- Document extract:

####################

In the case described at the beginning, I need to record events that occur frequently to very frequently and send them to the server as soon as possible. For the sake of simplicity, I'll abstract a bit here and say that such a record looks exemplary like this:

{
  eventType: 'fetchError`,
  eventTime: '20200420150701' //20.04.2020 at 15:07:01
  eventData: 'Any info about the event - for example, here's a trace or something.'
}

I want to make sure, if possible, that every event arrives at the server at some point. But it is not important that it arrives there very fast. On the contrary, a connection with the server should not be established for every new event.
From the problem definition it follows that a buffer for started event records would be well placed somewhere in the client, to be then sent in large "chunks" to the backend. Since the buffer should survive a reload (and for other reasons), we decided to store the buffer in local storage. To increase the likelihood that this buffer, along with other data will not overflow the Local Storage, I want to compress the buffer.

2. LZW (Lempel-Ziv-Welch)

####################

- Data below:
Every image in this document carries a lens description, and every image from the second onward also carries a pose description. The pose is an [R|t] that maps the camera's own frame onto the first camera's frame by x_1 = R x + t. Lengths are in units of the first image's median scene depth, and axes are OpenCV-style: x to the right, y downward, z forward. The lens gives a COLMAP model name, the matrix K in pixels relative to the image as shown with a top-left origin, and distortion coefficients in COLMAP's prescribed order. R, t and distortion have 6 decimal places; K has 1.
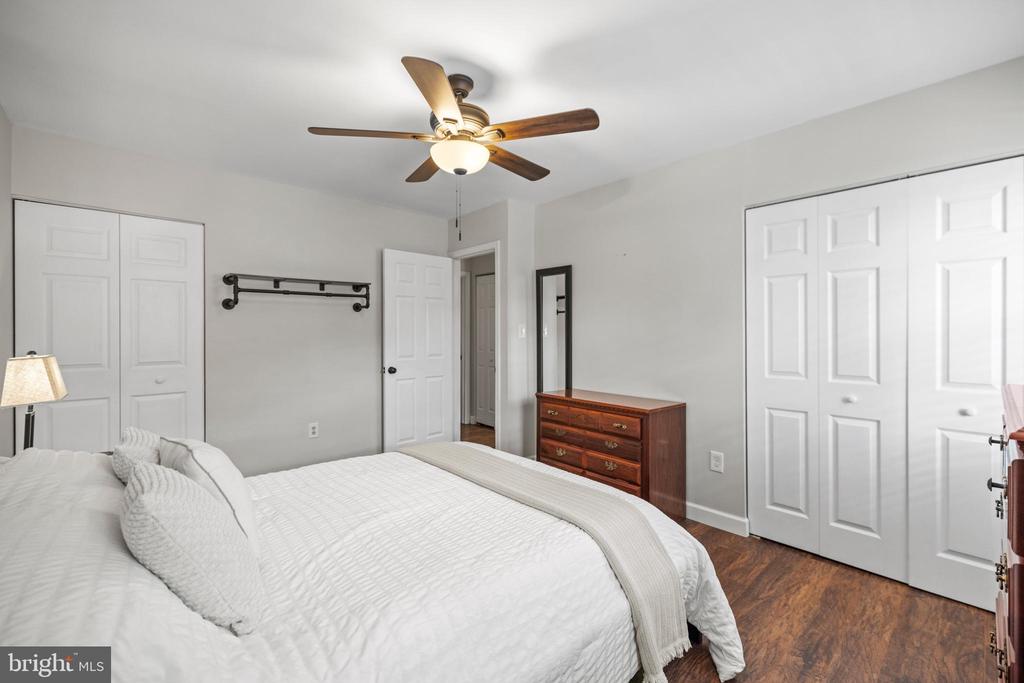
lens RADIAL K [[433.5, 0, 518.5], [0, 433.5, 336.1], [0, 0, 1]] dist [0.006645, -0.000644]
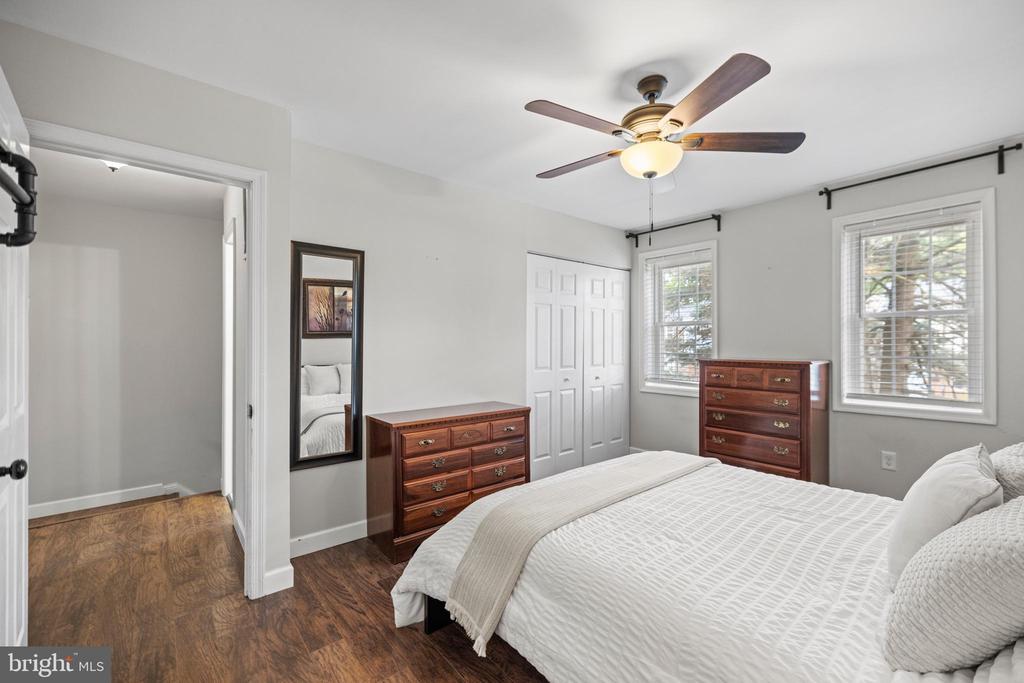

####################

- Brief 1:
Using the excerpt on event buffering above, decide whether each statement agrees with it. Answer yes or no for each, quoting the exact words that decide it.
(a) A connection to the server should be opened for every new event.
(b) The buffer is stored in local storage.
(c) Events need to reach the server very fast.
- Brief 2: Go on with the excerpt on event buffering from the point where it stops.

- Task response 1:
(a) No: "a connection with the server should not be established for every new event."
(b) Yes: "we decided to store the buffer in local storage."
(c) No: "But it is not important that it arrives there very fast."

- Task response 2:
At some point in my studies, I had a module in which I had to write compression software. From that module, I remembered the LZW method for dictionary-based compression. This was specified in 1983 and - yes! - it still works very well when applied to JSON.

In the next paragraph (2.1.) I explain how LZW works. If you just want to see the code, skip 2.1.

2.1. LZW Algorithm by Example

I will explain the algorithm on the word "abracadabra". Normally, ASCII codes (between 0 and 255) are used for coding. Here, for simplicity: 'a=1, b=2, c=3, d=4, r=5'. This is our initial dictionary.

Introductory words: the algorithm reads through the input (here a string) from beginning to end, building an implicit dictionary in the process and thus storing recurring input, here text fragments more efficiently.

Let's go:
1st step:
Dictionary: {'a':1, 'b':2, 'c':3, 'd':4, 'r':5}
Output: []
Last read word (LW): [].
Read letter (CW): a.
LW+CW: a is in the dictionary ==> do nothing!
2nd step
Dictionary: {'a':1, 'b':2, 'c':3, 'd':4, 'r':5}
Output: []
Last read word (LW): a.
Read letter (CW): b.
LW+CW: ab is not in the dictionary
==> Output = Output + code of LW = [1].
==> Dictionary = Dictionary + ab:6.
3rd step
Dictionary: {'a':1, 'b':2, 'c':3, 'd':4, 'r':5, 'ab':6}
Output: [1]
Last read word (LW): b.
Read letter (CW): r.
LW+CW: br is not in the dictionary
==> Output = Output + code of LW = [1,2].
==> Dictionary = Dictionary + br:7.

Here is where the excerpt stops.